The path advocated by Gallagher and Pottinger would destroy any possibility of reaching such common ground, and would likely lead to a dangerous state of permanent antagonism.
Gallagher is just the latest addition to Palantir’s growing web of influence. As the world now knows, Thiel was both a mentor and a donor to Republican vice presidential candidate JD Vance. In 2017, before Vance entered politics, Thiel hired him to work at his global investment firm, and then donated $15 million to Vance’s 2022 run for the Senate.
Meanwhile, Palantir CEO Alex Karp has reached out to the other side of the aisle, albeit on a smaller scale, tellingThe New York Times that he gave $360,000 to Biden’s campaign before the president announced that he would not be running for reelection.

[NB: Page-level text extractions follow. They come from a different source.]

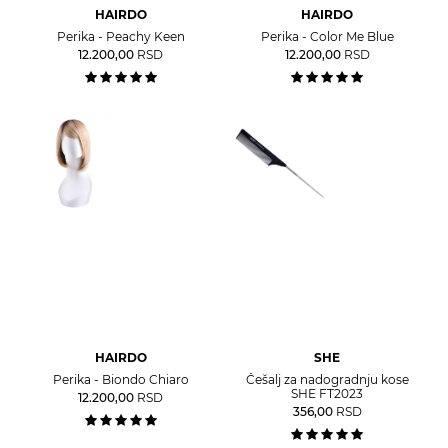
HAIRDO
HAIRDO
Perika - Peachy Keen
Perika - Color Me Blue
12.200,00
RSD
12.200,00
RSD
HAIRDO
SHE
Perika - Biondo Chiaro
Češalj za nadogradnju kose
SHE FT2023
12.200,00
RSD
356,00
RSD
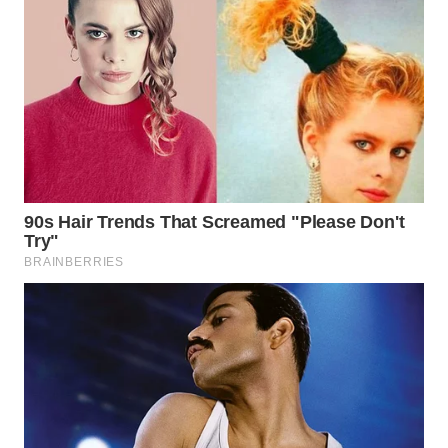
WN
KALTARA
WN
KALSEL
WN
KALTIM
WN
SULSEL
WN
GORONTALO
WN
SULUT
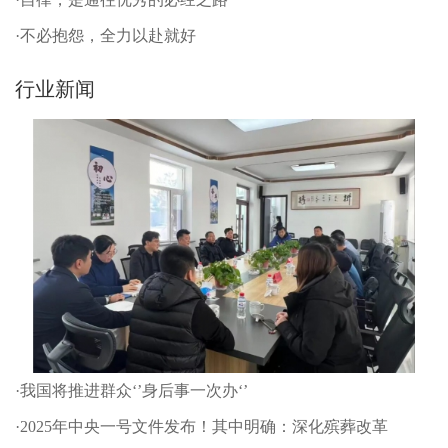
·不必抱怨，全力以赴就好
行业新闻
·我国将推进群众‘’身后事一次办‘’
·2025年中央一号文件发布！其中明确：深化殡葬改革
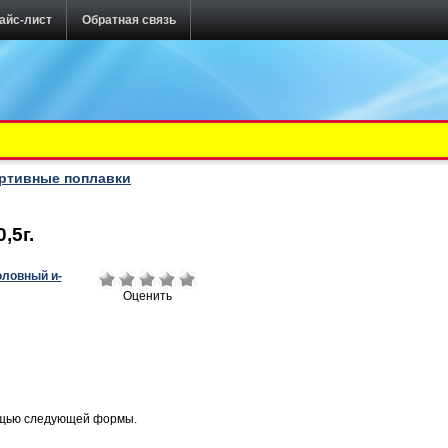
айс-лист
Обратная связь
ртивные поплавки
,5г.
Оценить
ощью следующей формы.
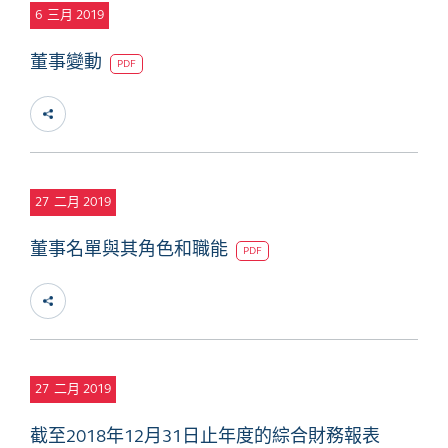
6
三月 2019
董事變動
PDF
27
二月 2019
董事名單與其角色和職能
PDF
27
二月 2019
截至2018年12月31日止年度的綜合財務報表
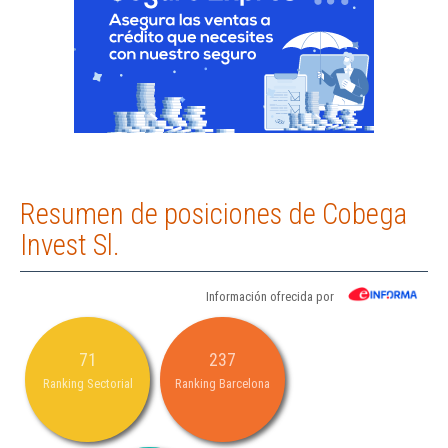
Resumen de posiciones de Cobega
Invest Sl.
Información ofrecida por
71
237
Ranking Sectorial
Ranking Barcelona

It would be one thing if Palantir were the nimble, cost effective producer of indispensable next generation technology it purports to be, but its bulked up political machine and hawkish rhetoric suggest that it is far more than that.
And as for its technological prowess, it remains to be seen whether all the emerging technologies championed by Thiel and his cohorts will work as advertised, and if so whether they will make future conflicts more or less likely. But one thing is clear: If operatives like Gallagher and Karp have their way, the odds of an unnecessary and devastating conflict with China could increase considerably.
Last but certainly not least, the prospect of automated warfare fueled by Palantir’s products could lead to a world in which our ability to curb conflict and prevent large-scale slaughter is even more difficult than it is now. All the more reason to take their claims to be new age patriots, poised to restore American global dominance through the wonders of technology, with an enormous grain of salt.
Regardless of who wins in November, the last thing we need is a Palantir-inspired foreign policy.